Nos pasamos el día conectados con el cielo y no lo sabemos. Cada vez que miramos el tiempo en la tele, abrimos Google Maps, usamos una app para pedir comida a domicilio, utilizamos redes sociales o llamamos por el móvil, hay un ejército de satélites haciendo de mensajeros silenciosos entre lo que hacemos aquí abajo y lo que pasa allá arriba. Pero a diferencia de las estrellas, estos puntos que orbitan la Tierra no tienen nada de poético: son tuberías digitales. Y como todas las tuberías, si no las cuidamos, nos acabarán creando un problema.
Actualmente, hay más de 12.000 satélites orbitando la Tierra, y solo la mitad funcionan. La otra mitad es chatarra espacial. No es una metáfora: son desechos metálicos girando a 28.000 km/h, cada uno con suficiente energía para destruir otro.

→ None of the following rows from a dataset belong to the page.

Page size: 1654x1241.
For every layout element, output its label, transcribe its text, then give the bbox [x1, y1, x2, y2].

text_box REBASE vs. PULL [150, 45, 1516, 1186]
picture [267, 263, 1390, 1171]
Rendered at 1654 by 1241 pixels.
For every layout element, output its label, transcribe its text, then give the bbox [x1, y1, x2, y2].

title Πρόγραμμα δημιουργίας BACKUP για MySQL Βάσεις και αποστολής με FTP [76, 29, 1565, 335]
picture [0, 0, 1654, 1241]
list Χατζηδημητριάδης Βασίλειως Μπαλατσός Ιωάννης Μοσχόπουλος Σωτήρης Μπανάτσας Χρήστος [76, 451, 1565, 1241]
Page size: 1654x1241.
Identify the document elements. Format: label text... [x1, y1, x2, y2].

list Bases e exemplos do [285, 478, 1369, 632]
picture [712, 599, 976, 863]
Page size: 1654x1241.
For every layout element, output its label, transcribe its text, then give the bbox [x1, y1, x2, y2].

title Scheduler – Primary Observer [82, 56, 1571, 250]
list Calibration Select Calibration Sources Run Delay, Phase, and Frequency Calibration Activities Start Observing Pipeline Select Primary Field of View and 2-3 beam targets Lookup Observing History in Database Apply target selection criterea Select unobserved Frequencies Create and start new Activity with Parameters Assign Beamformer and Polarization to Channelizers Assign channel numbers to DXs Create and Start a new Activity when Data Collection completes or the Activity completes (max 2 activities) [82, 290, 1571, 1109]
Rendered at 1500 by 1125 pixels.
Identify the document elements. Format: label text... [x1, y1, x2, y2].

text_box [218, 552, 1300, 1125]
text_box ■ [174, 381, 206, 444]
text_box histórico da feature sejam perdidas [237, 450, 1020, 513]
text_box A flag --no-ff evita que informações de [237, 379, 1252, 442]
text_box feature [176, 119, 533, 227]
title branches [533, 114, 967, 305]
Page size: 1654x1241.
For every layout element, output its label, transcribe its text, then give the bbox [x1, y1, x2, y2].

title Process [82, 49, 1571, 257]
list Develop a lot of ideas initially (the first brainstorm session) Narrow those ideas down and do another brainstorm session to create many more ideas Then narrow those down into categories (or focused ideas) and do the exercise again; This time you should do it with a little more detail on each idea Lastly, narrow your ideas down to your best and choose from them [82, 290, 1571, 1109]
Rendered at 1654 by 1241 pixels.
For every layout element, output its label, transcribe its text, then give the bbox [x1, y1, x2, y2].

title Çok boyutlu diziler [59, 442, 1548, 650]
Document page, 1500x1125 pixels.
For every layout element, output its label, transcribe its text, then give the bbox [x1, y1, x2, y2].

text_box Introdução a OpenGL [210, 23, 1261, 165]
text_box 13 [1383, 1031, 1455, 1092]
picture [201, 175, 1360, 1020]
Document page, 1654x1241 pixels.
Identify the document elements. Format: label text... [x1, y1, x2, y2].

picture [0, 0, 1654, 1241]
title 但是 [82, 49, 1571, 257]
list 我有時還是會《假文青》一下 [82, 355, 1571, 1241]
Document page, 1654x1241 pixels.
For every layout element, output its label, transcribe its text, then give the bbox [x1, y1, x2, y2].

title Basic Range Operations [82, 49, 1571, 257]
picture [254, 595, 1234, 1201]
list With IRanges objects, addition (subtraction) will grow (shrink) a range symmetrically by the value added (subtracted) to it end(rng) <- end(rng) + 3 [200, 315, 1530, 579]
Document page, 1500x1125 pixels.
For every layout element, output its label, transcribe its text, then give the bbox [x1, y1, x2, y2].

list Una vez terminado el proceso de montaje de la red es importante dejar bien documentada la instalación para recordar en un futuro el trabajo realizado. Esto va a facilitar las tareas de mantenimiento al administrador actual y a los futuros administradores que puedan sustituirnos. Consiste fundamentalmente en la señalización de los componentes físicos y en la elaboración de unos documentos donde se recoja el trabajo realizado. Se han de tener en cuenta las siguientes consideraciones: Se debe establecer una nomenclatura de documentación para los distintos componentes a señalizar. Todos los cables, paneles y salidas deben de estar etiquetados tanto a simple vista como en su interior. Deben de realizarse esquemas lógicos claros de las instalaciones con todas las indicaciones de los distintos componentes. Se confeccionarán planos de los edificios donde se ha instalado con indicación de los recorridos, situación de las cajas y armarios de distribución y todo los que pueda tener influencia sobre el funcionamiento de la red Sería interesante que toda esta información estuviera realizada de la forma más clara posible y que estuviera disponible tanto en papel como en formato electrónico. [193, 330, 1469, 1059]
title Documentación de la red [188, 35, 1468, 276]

"Actualmente, hay más de 12.000 satélites orbitando la Tierra, y solo la mitad funcionan. La otra mitad es chatarra espacial"
Nuestro móvil, cuando busca la ubicación, recibe señales de entre seis y doce satélites cada segundo, y se calcula que, antes de ir a dormir, nos hemos conectado a unos 200 satélites durante el día. No es una conexión “romántica” con el universo, es trigonometría orbital. El coche con GPS, el reloj inteligente, los drones, los barcos, los aviones comerciales, las plataformas de agricultura o la logística: todos dependen de constelaciones artificiales. Somos adictos a un cielo que creemos infinito.
La paradoja es que llamamos “nube” a nuestros datos cuando, en realidad, pasan por satélites, cables submarinos y centros de datos terrestres. No hay nada vaporoso en esta nube: es acero, cobre y silicio. Y, cada vez más, dióxido de carbono. ¿Sabíais que Google está reactivando una central nuclear para alimentar su IA y competir contra China?
El espacio, que antes era territorio de científicos y astronautas, ahora es un espacio de negocio: satélites pequeños, lanzamientos baratos, constelaciones masivas...
Mientras tanto, las misiones de exploración (las que deberían recordarnos la importancia de mirar más allá) conviven con una carrera por ocupar órbitas útiles antes que los demás. Las empresas hablan de “acceso universal a internet” o “conectividad global”, pero la realidad es que ya hay “más de 100.000 satélites planificados para ser lanzados esta década”. Y el espacio orbital, a diferencia del ciberespacio, no es infinito. Tiene una capacidad limitada, física, medible.
El “síndrome de Kessler” (reacciones en cadena de chatarra espacial) nos explica que no hace falta un meteorito para acabar con nuestra conectividad: solo hace falta que sigamos haciendo el tonto con el espacio.
Pero esta historia no va solo de ciencia y sostenibilidad. Va de poder. Quien controla el espacio, controla la información. Y quien controla la información, controla el mundo. Las decisiones sobre frecuencias, trayectorias y permisos no las toman los astrónomos, sino los consejos de administración. No es casualidad que los nombres más activos en el espacio sean los mismos que dominan internet. El cielo, hoy, es un activo financiero.
"Quien controla el espacio, controla la información. Y quien controla la información, controla el mundo"
Nos gusta imaginar que “el espacio es el futuro”, cuando en realidad es un espejo del presente: un reflejo perfecto de cómo tratamos los recursos comunes. Si un día nuestros descendientes levantan la mirada y no pueden ver las estrellas por culpa de la chatarra orbital, que no nos sorprenda. Habremos hecho con el cielo exactamente lo mismo que con la Tierra: utilizarlo hasta que deje de servirnos.